Texto fornecido
++++++++++++++++++++
O Reino Unido é talvez o único país da Europa a
ter um sistema de eleição por sufrágio universal, para a sua legislatura, de “quem
obtiver mais votos leva o prémio”. Muitos apontam-lhe a injustiça para os
partidos pequenos, como o Reformador ou os Verdes, que obtêm muitos votos, mas
têm poucos lugares para mostrar. Porém, quando os eleitores estão alinhados e
preparados para votarem taticamente, o sistema pode produzir resultados que são
radicais, se não brutais.
Esta foi a primeira
eleição geral do Reino Unido, desde que o país saiu formalmente da UE. O Brexit
foi frequentemente descrito como uma revolução e, como Pierre Vergniaud
observou, uma vez, as revoluções têm o hábito de devorar os seus filhos. Os
conservadores que lideraram o Brexit – Johnson, Rees-Mogg, Michael Gove – estão
agora todos fora da Câmara dos Comuns, enquanto Sunak, um proeminente “esquerdista”
(?), parece fatalmente ferido.
++++++++++++++++++++
Dados fornecidos

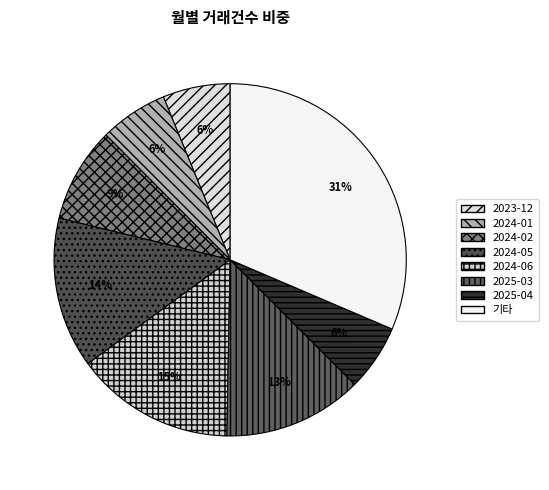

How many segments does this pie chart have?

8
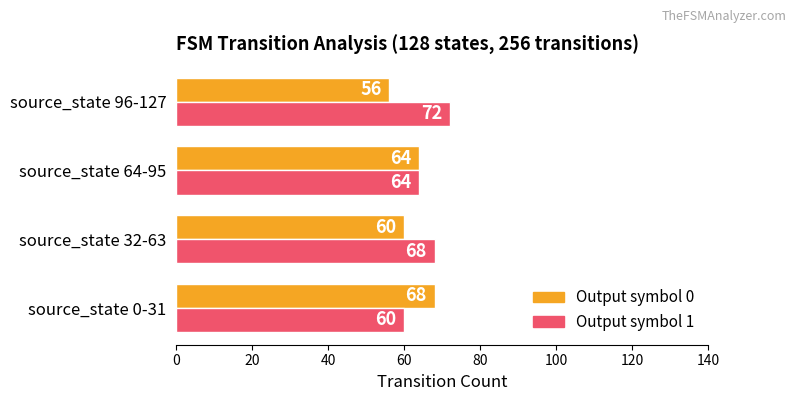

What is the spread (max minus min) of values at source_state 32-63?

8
++++++++++++++++++++
Enunciado das tarefas
a. De acordo com o texto sobre as eleições no Reino Unido, por que razão muitos consideram o sistema eleitoral injusto para os partidos pequenos?
b. Transcreva do texto sobre as eleições no Reino Unido o trecho que vai de "O Reino Unido é" até "parece fatalmente ferido.", inclusive.

Respostas ao exercício
a. Porque partidos pequenos, como o Reformador ou os Verdes, obtêm muitos votos, mas ficam com poucos lugares para mostrar.

b.
O Reino Unido é talvez o único país da Europa a
ter um sistema de eleição por sufrágio universal, para a sua legislatura, de “quem
obtiver mais votos leva o prémio”. Muitos apontam-lhe a injustiça para os
partidos pequenos, como o Reformador ou os Verdes, que obtêm muitos votos, mas
têm poucos lugares para mostrar. Porém, quando os eleitores estão alinhados e
preparados para votarem taticamente, o sistema pode produzir resultados que são
radicais, se não brutais.
Esta foi a primeira
eleição geral do Reino Unido, desde que o país saiu formalmente da UE. O Brexit
foi frequentemente descrito como uma revolução e, como Pierre Vergniaud
observou, uma vez, as revoluções têm o hábito de devorar os seus filhos. Os
conservadores que lideraram o Brexit – Johnson, Rees-Mogg, Michael Gove – estão
agora todos fora da Câmara dos Comuns, enquanto Sunak, um proeminente “esquerdista”
(?), parece fatalmente ferido.